The Zone of Interest, the latest novel written by Martin Amis, is set during the Nazi Holocaust in the most infamous concentration camp in history; Auschwitz. Despite this choice of historical location the novel is, at its heart, a romance; about two people, Hannah Doll and Angelus Thomsen, attempting to kindle their love for one another at the centre of one of the darkest events of the twentieth century. The short fairy tale at the start of the book gives a clue as to what Amis’s central idea for his story is:

“There was an old story about a king who asked his favourite wizard to create a magic mirror. This mirror didn’t show your reflection. Instead it showed you your soul…” 

It is principally a novel about how looking into the abyss of evil and how we react to it reveals who we truly are, reveals the make-up of our souls; the mirror in this allegorical tale being National Socialism – often simply known as Nazism – the fascistic ideology which eventually lead to the mass extermination of not just Jews, but also people of colour, homosexuals, disabled people, Romani people and anybody who dared to challenge the inhumanity of Hitler’s administration. 

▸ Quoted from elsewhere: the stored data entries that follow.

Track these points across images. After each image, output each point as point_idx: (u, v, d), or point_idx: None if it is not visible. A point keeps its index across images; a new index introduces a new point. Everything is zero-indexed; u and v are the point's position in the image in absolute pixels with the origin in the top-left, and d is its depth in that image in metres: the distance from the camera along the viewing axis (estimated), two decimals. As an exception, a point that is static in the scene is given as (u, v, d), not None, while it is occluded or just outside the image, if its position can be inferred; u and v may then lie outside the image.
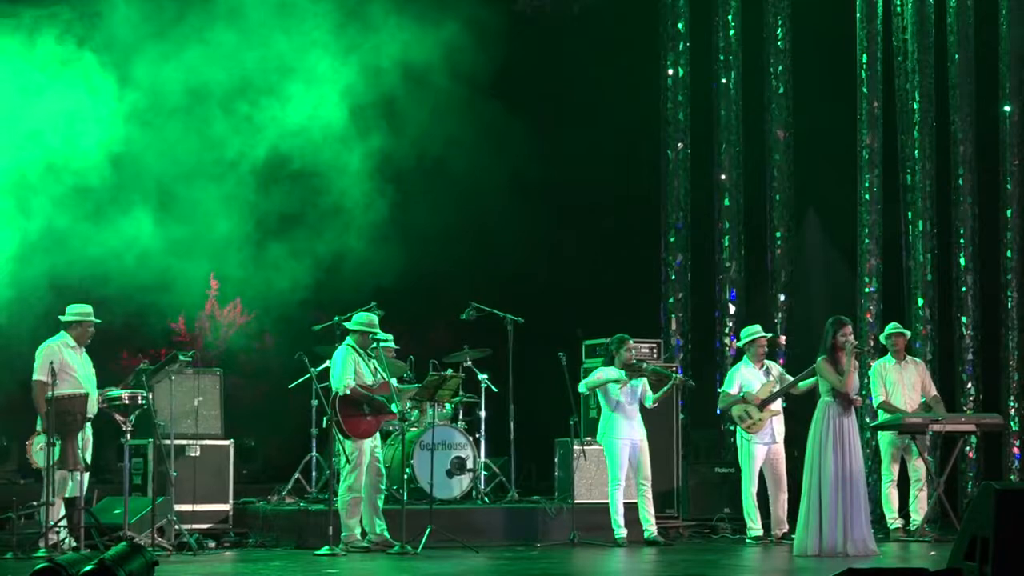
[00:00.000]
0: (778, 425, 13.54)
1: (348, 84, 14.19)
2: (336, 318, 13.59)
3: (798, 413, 13.86)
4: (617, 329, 13.68)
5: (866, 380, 14.40)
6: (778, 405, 13.54)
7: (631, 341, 13.36)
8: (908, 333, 14.45)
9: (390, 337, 13.71)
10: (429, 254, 15.70)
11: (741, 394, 13.50)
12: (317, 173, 14.53)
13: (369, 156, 14.59)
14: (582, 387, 13.39)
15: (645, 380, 13.26)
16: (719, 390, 13.83)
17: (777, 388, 13.45)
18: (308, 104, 14.14)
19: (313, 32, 14.17)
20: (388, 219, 14.87)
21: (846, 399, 11.91)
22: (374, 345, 12.48)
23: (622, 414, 13.13)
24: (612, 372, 13.14)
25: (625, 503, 13.11)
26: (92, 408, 12.02)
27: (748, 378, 13.56)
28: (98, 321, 12.35)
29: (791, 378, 13.46)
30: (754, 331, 13.73)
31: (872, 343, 15.71)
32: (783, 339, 16.48)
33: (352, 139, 14.37)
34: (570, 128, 17.21)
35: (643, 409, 13.29)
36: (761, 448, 13.45)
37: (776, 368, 13.72)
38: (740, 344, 13.86)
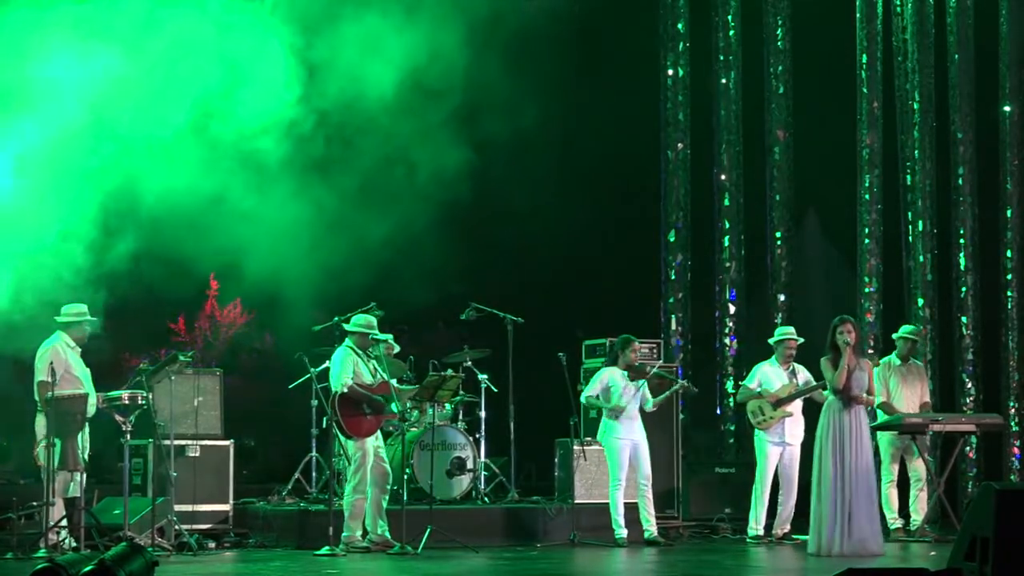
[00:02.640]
0: (794, 428, 13.49)
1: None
2: (336, 318, 13.60)
3: (814, 418, 13.85)
4: (617, 329, 13.67)
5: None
6: (794, 407, 13.49)
7: (636, 343, 13.36)
8: (916, 339, 14.44)
9: (390, 337, 13.71)
10: (427, 254, 15.68)
11: (759, 390, 13.51)
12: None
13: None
14: (583, 399, 13.36)
15: (646, 383, 13.26)
16: (741, 384, 13.90)
17: (796, 391, 13.43)
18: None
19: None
20: (382, 216, 14.82)
21: (846, 398, 11.91)
22: (374, 345, 12.49)
23: (623, 415, 13.12)
24: (606, 379, 13.17)
25: (625, 503, 13.11)
26: (91, 408, 12.01)
27: (770, 376, 13.56)
28: (95, 320, 12.32)
29: (816, 384, 13.35)
30: (786, 332, 13.73)
31: (872, 343, 15.71)
32: (783, 339, 16.47)
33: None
34: (570, 128, 17.20)
35: (642, 411, 13.28)
36: (775, 448, 13.44)
37: (803, 372, 13.58)
38: (771, 342, 13.84)
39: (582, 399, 13.46)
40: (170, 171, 12.78)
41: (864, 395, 12.00)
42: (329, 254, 14.12)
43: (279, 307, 15.46)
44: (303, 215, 13.82)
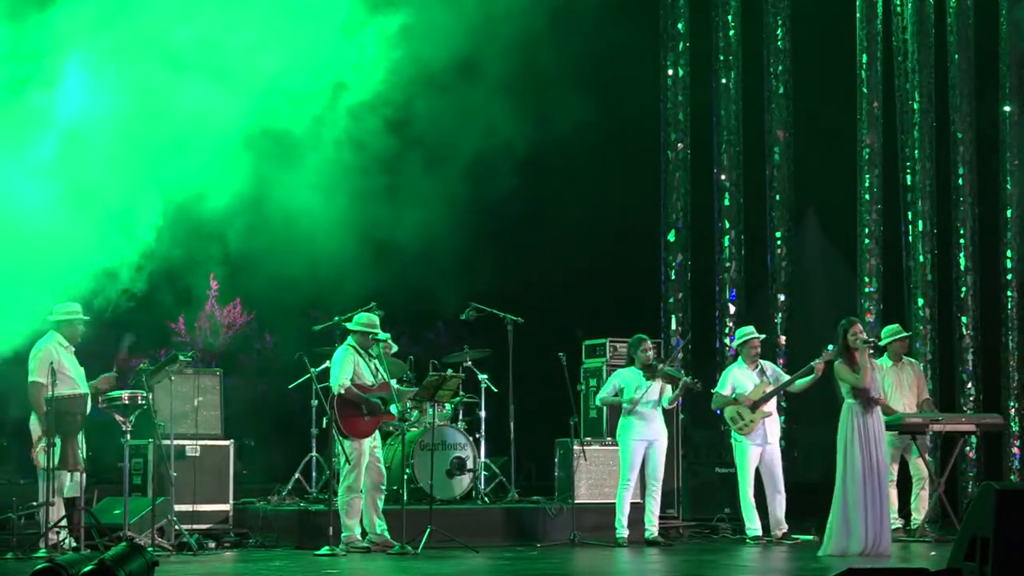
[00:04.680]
0: (772, 426, 13.53)
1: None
2: (336, 318, 13.59)
3: (799, 414, 13.88)
4: (617, 329, 13.66)
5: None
6: (771, 406, 13.53)
7: (648, 342, 13.36)
8: (909, 334, 14.45)
9: (388, 336, 13.69)
10: (426, 253, 15.66)
11: (734, 395, 13.50)
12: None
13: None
14: (597, 400, 13.38)
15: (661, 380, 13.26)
16: (712, 391, 13.83)
17: (770, 389, 13.45)
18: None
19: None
20: (379, 214, 14.78)
21: (866, 398, 11.93)
22: (375, 344, 12.49)
23: (637, 415, 13.13)
24: (616, 380, 13.19)
25: (631, 503, 13.12)
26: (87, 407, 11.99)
27: (741, 379, 13.56)
28: (87, 318, 12.27)
29: (786, 377, 13.46)
30: (747, 332, 13.73)
31: (873, 343, 15.71)
32: (783, 339, 16.49)
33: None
34: (569, 128, 17.17)
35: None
36: (755, 449, 13.44)
37: (771, 368, 13.70)
38: (735, 345, 13.87)
39: (596, 400, 13.54)
40: (179, 170, 12.73)
41: (879, 396, 12.08)
42: (333, 253, 14.13)
43: (279, 307, 15.45)
44: (309, 213, 13.83)
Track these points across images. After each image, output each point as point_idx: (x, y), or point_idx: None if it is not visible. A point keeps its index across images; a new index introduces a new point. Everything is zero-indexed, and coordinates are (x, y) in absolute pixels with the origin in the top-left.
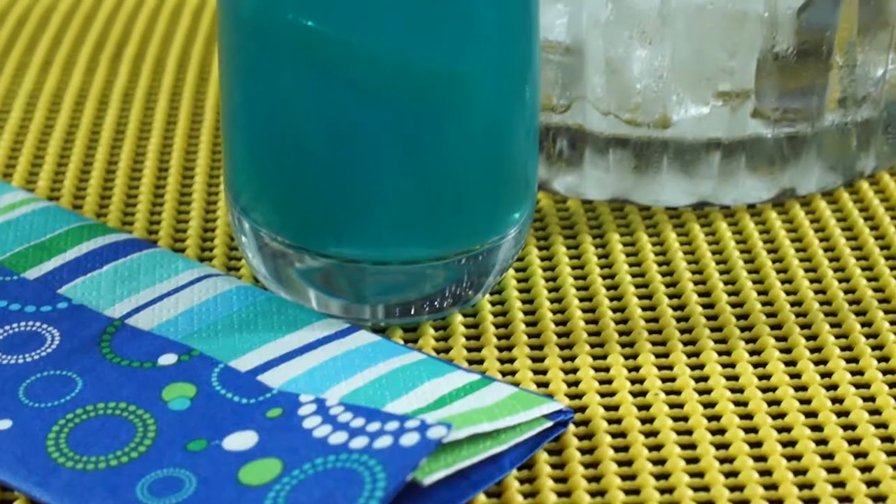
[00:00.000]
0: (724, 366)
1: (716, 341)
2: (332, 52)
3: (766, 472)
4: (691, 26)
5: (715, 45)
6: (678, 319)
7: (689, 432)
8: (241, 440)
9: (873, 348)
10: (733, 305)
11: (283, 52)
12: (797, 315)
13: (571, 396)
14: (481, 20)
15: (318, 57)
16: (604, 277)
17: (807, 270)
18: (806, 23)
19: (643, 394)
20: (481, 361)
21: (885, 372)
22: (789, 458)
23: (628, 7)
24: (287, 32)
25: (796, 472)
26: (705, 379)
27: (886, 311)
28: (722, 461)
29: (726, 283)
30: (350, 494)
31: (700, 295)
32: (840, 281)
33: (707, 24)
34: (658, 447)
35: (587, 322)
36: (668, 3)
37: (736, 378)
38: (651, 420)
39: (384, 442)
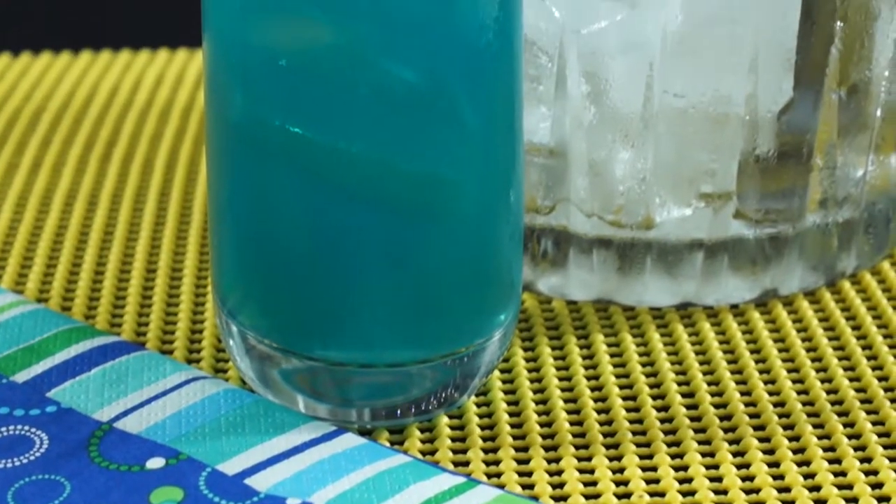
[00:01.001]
0: (708, 467)
1: (700, 442)
2: (318, 157)
3: None
4: (673, 129)
5: (697, 147)
6: (662, 420)
7: None
8: None
9: (856, 449)
10: (717, 406)
11: (270, 157)
12: (780, 416)
13: (556, 499)
14: (466, 125)
15: (305, 161)
16: (588, 378)
17: (790, 371)
18: (786, 125)
19: (627, 496)
20: (467, 463)
21: (867, 473)
22: None
23: (611, 110)
24: (274, 137)
25: None
26: (689, 480)
27: (868, 412)
28: None
29: (710, 384)
30: None
31: (684, 396)
32: (823, 381)
33: (689, 127)
34: None
35: (572, 423)
36: (650, 106)
37: (720, 479)
38: None
39: None
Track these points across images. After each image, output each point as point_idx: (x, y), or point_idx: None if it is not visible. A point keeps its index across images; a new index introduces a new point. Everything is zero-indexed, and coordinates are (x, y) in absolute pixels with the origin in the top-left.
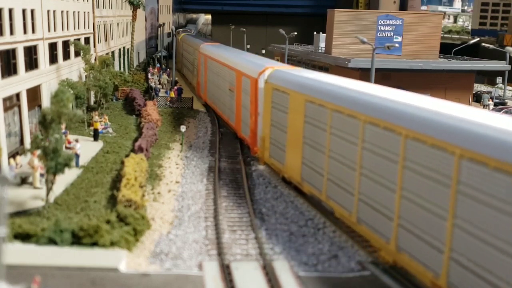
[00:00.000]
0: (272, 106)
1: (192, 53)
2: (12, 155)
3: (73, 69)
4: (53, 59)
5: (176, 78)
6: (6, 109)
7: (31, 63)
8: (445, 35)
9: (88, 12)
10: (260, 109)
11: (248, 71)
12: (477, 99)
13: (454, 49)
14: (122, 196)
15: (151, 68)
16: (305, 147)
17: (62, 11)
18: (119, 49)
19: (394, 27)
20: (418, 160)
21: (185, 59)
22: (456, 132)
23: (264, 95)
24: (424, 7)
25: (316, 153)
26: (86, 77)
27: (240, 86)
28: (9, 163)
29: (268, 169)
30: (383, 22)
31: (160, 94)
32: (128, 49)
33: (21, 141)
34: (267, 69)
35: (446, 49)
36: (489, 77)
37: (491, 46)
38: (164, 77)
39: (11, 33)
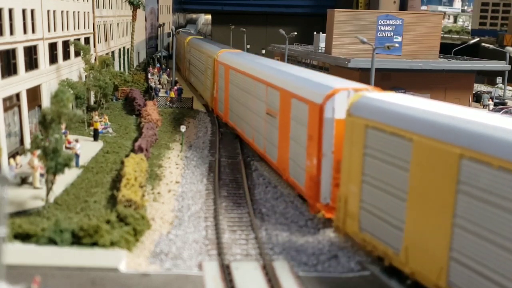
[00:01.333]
0: (364, 153)
1: (204, 61)
2: (12, 155)
3: (73, 69)
4: (53, 59)
5: (176, 78)
6: (6, 109)
7: (31, 63)
8: (445, 35)
9: (88, 12)
10: (326, 149)
11: (304, 93)
12: (477, 99)
13: (454, 49)
14: (122, 196)
15: (151, 68)
16: (458, 233)
17: (62, 11)
18: (119, 49)
19: (394, 27)
20: None
21: (193, 67)
22: None
23: (347, 133)
24: (424, 7)
25: (495, 250)
26: (86, 77)
27: (288, 112)
28: (9, 163)
29: (352, 243)
30: (383, 22)
31: (160, 94)
32: (128, 49)
33: (21, 141)
34: (338, 91)
35: (446, 49)
36: (489, 77)
37: (491, 46)
38: (164, 77)
39: (11, 33)
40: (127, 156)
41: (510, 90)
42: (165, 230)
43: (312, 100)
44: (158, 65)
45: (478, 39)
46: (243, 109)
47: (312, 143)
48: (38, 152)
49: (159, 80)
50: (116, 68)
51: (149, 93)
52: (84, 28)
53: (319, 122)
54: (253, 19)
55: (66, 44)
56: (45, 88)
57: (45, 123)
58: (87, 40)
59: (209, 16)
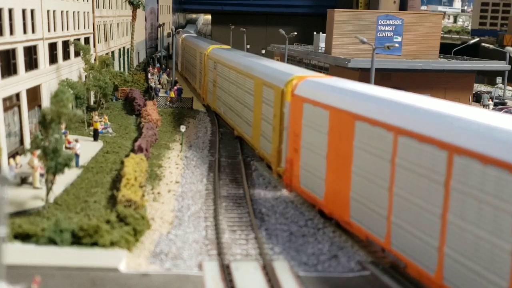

The novel is told from three character’s perspectives which alternate within each of the six chapters. The first is the very Aryan-looking Angelus Thomsen who is employed by IG Farben, a chemical industry corporation known for the way in which it assisted the Nazi regime’s genocidal operations. He is in working in and around Auschwitz because he is helping to plan the construction of the Buna-Werke, a factory built by exploiting the labour force of the inmates at Auschwitz III. However, it becomes clear that he is not as sympathetic to the Nazi regime as it may first appear, saying to one character that “When the future looks back on the National Socialists, it will find them as exotic and improbable as prehistoric meat-eaters…” His aims to sabotage the actions of this ideology allow the reader to sympathise with Thomsen and in turn his love story with Hannah Doll.

The second narrative voice is that of the commandant Paul Doll’s, the husband of Hannah Doll. In spite of his important and role in the Nazi killing machine his narration is awash with insecurities, often surfacing in the form of rage, but which he attempts to hide under a thick layer of bureaucracy. In this way it could be said that he is an example of Hannah Arendt’s idea of the banality of evil. Whilst the reader is in his head we constantly observe him making mental notes in a robotic fashion: “Reminder: the lorry, from now on, to follow the more roundabout route north of the Summer Hutts.” However, as the narrative progresses we see Paul Doll becoming increasingly out of control, developing a madness which comes to a head in a final confrontation between himself and Szmul.

Szmul is the last of the narrators and easily the most tragic. He is a sonderkommando, part of a group of Jews who were forced on pain of death to process and dispose of the thousands of corpses produced by the concentration camps. Having to incinerate thousands of dead bodies and grind the bones of his departed Jewish brothers and sisters, his narration voices the stark moral reality of the Holocaust, stating that due to having looked into the heart of National Socialism “something intrinsic to human inter-change has absented himself.” As a result, it is repeatedly said of the sonders that their eyes are dead, so changed are they having gazed at and been part of such horror.

It is through these three intertwined narratives that Amis attempts to explore the difficult question of how much humanity can survive in the souls of people who were so closely involved in the evil of the Holocaust and this is what ultimately makes The Zone of Interest such a worthwhile read.